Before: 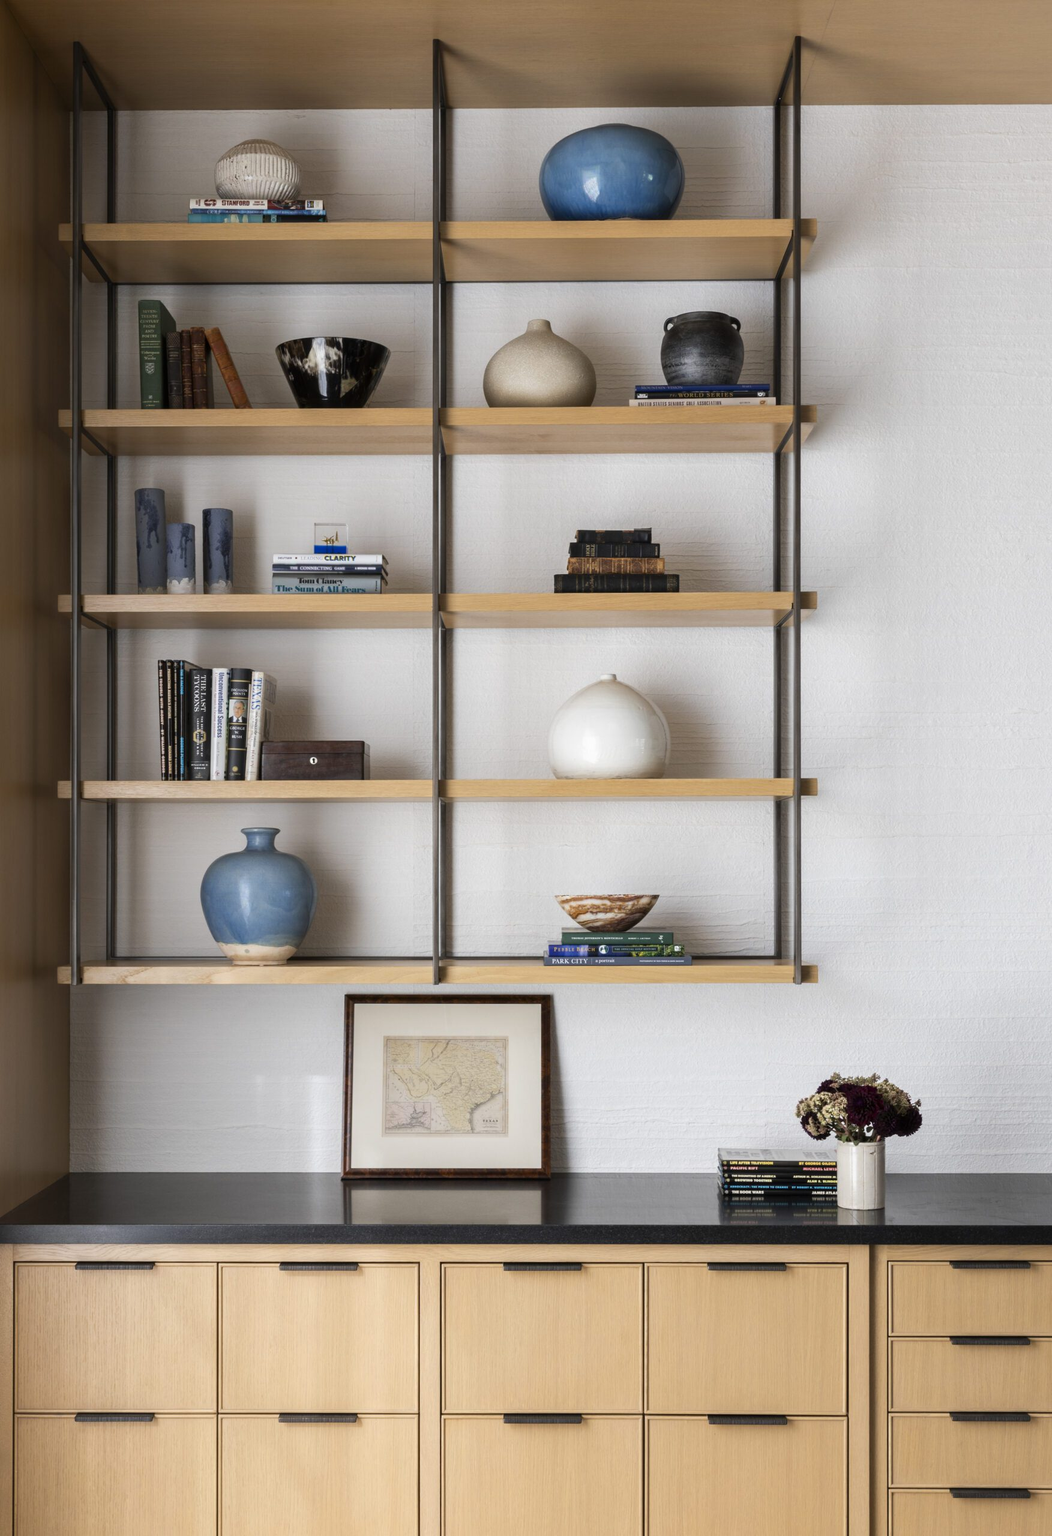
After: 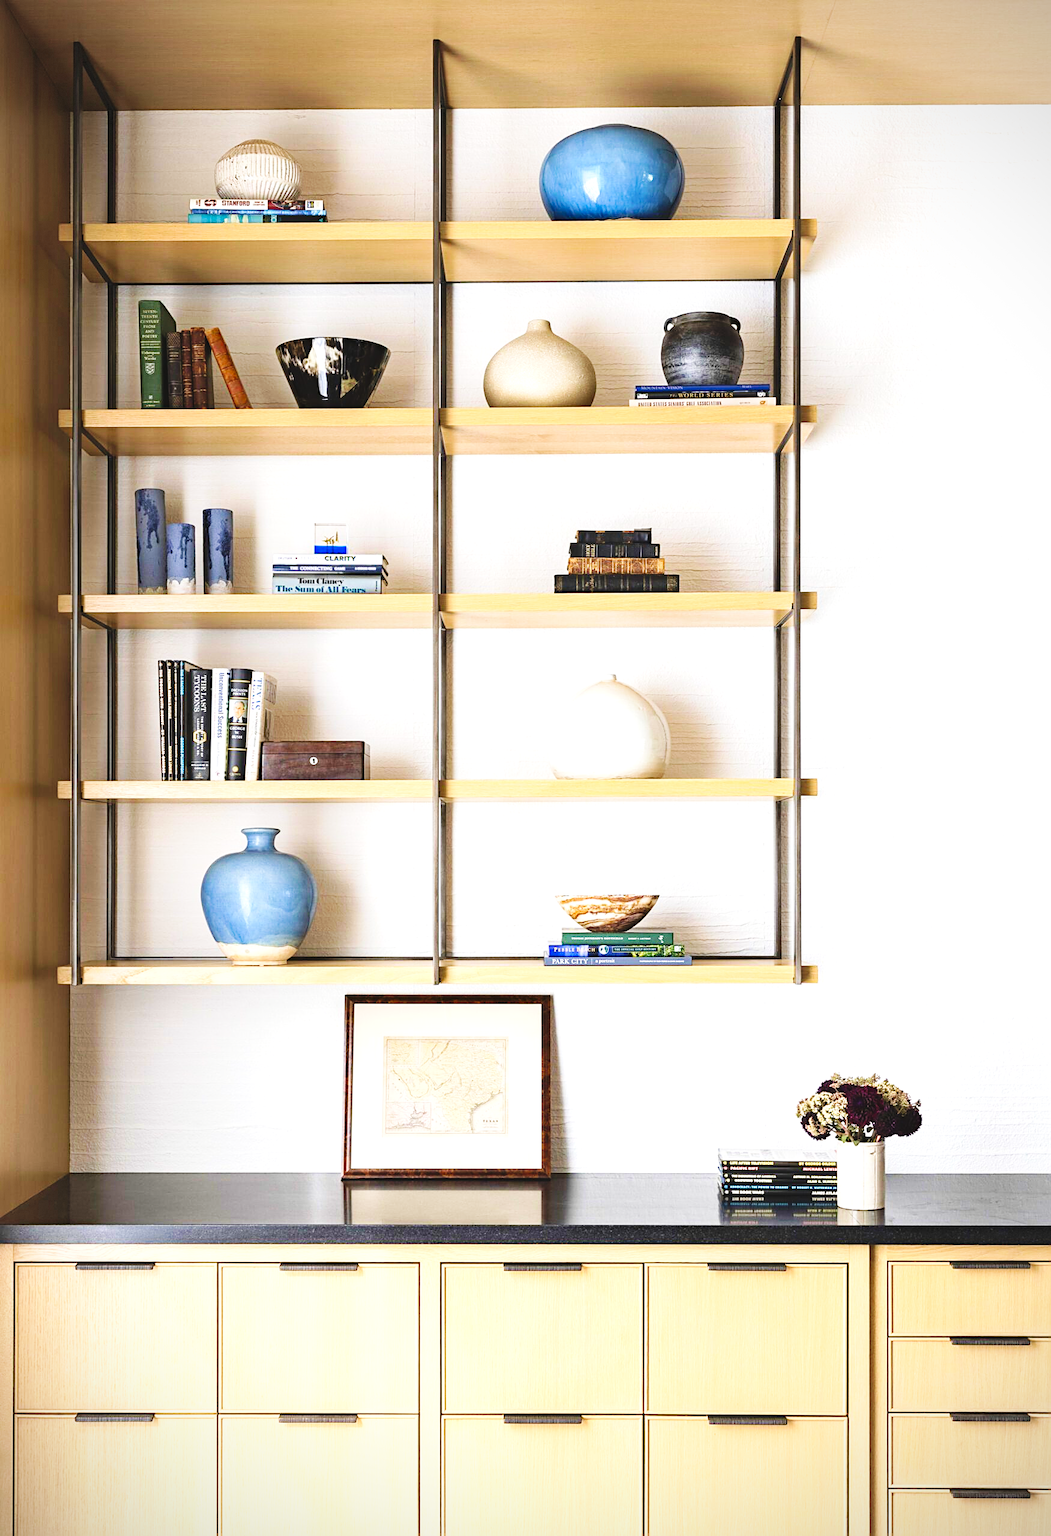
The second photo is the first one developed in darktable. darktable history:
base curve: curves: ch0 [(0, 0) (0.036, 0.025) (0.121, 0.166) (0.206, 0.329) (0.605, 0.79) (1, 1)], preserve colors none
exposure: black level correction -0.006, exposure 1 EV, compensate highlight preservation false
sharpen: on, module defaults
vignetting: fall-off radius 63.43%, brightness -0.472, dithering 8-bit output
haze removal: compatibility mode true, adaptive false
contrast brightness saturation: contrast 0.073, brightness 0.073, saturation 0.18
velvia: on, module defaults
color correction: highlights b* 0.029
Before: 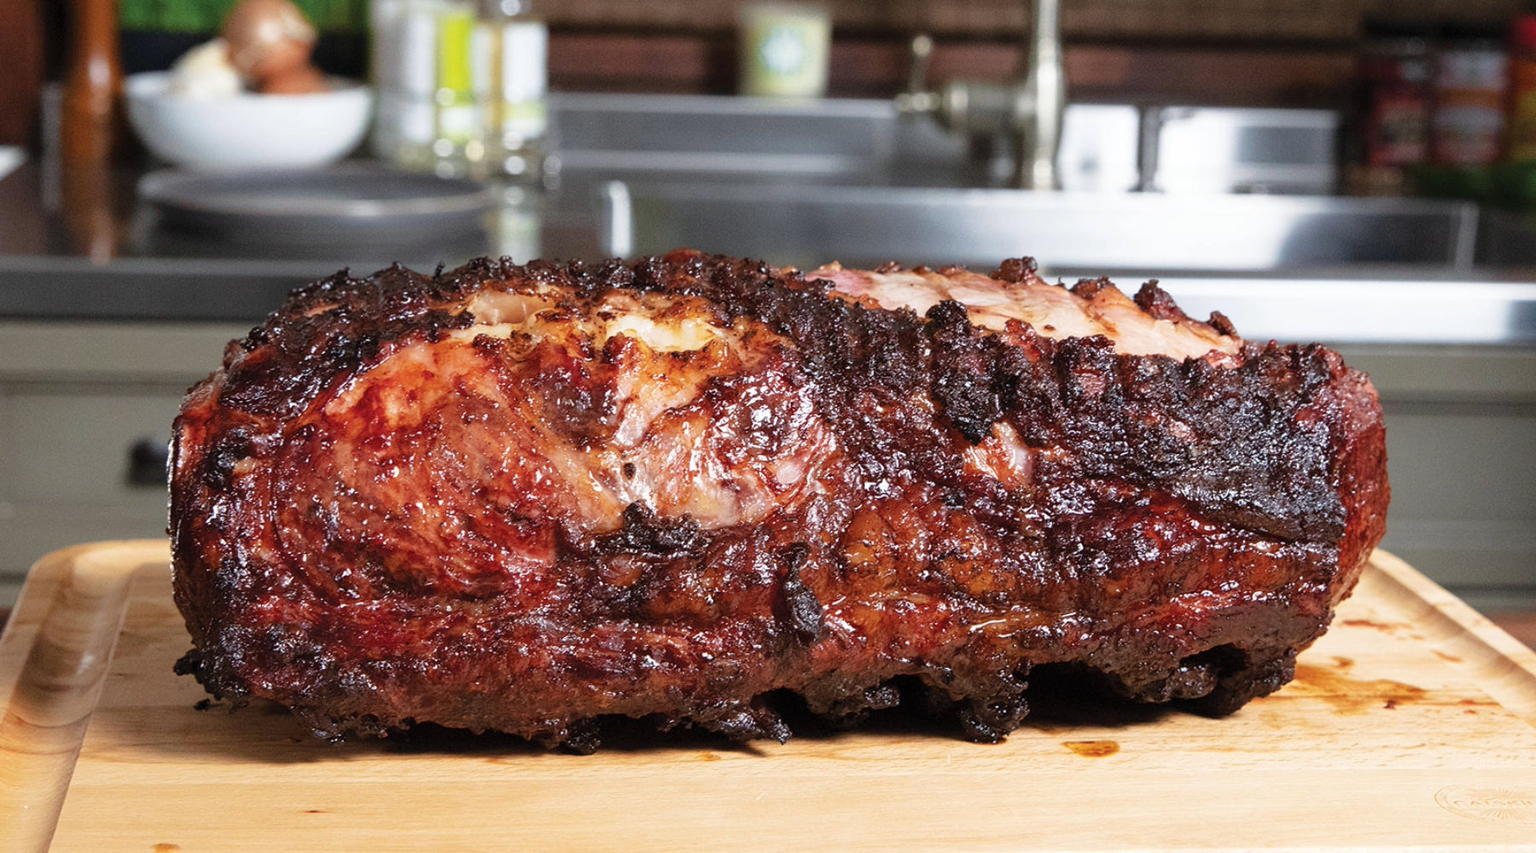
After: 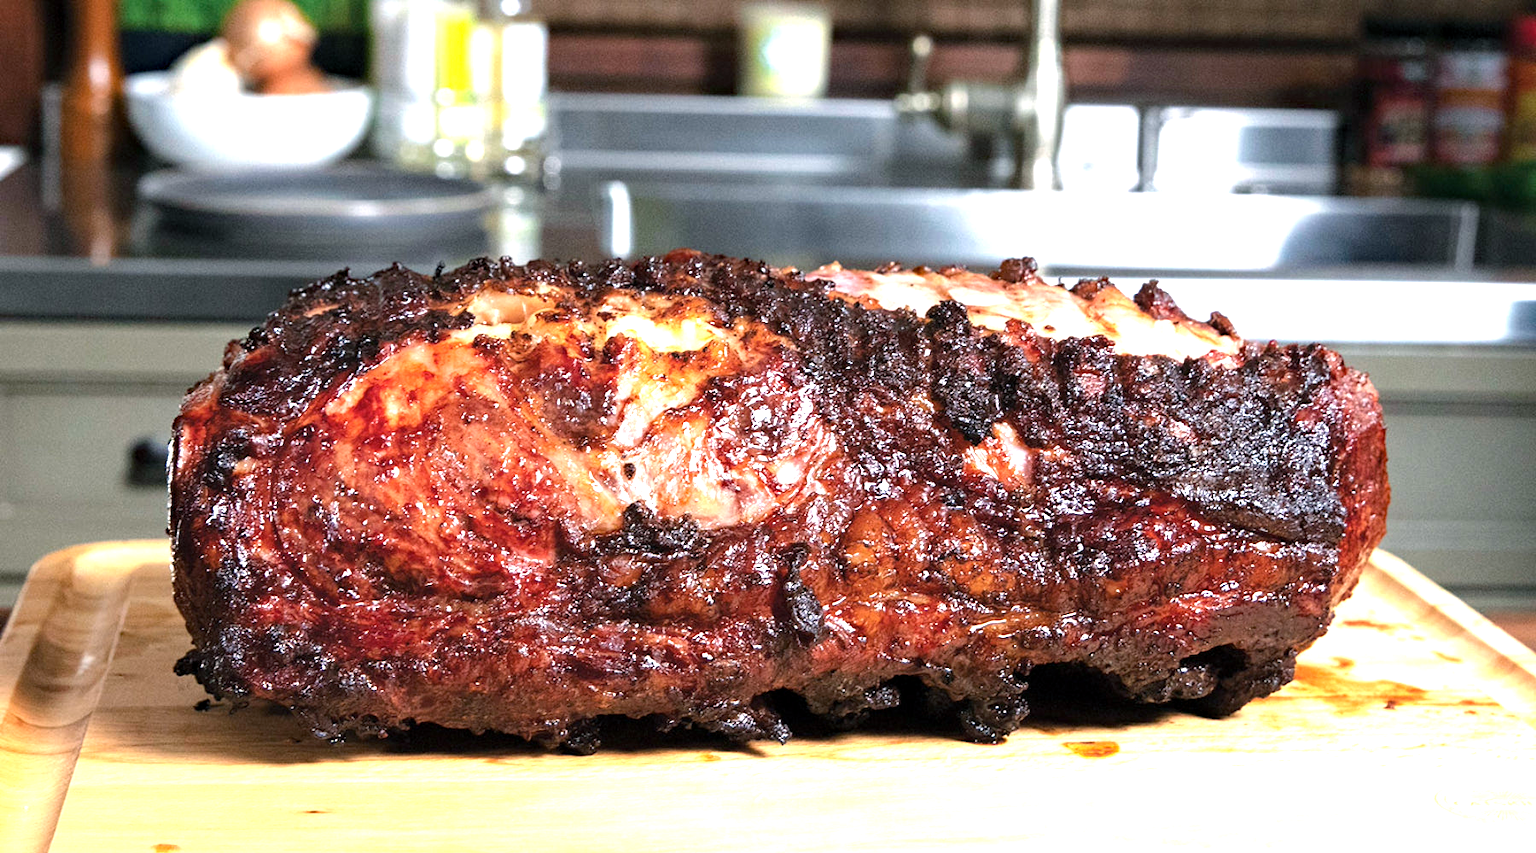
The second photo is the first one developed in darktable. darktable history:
- - - - -
§ Task details
Render the listing above as a numbered list, from its first line through the line containing "haze removal: compatibility". Skip blank lines and leave the pictures out.

§ Exercise response
1. Before: 
2. After: 
3. The second photo is the first one developed in darktable. darktable history:
4. base curve: curves: ch0 [(0, 0) (0.036, 0.025) (0.121, 0.166) (0.206, 0.329) (0.605, 0.79) (1, 1)], preserve colors none
5. exposure: black level correction -0.006, exposure 1 EV, compensate highlight preservation false
6. sharpen: on, module defaults
7. vignetting: fall-off radius 63.43%, brightness -0.472, dithering 8-bit output
8. haze removal: compatibility mode true, adaptive false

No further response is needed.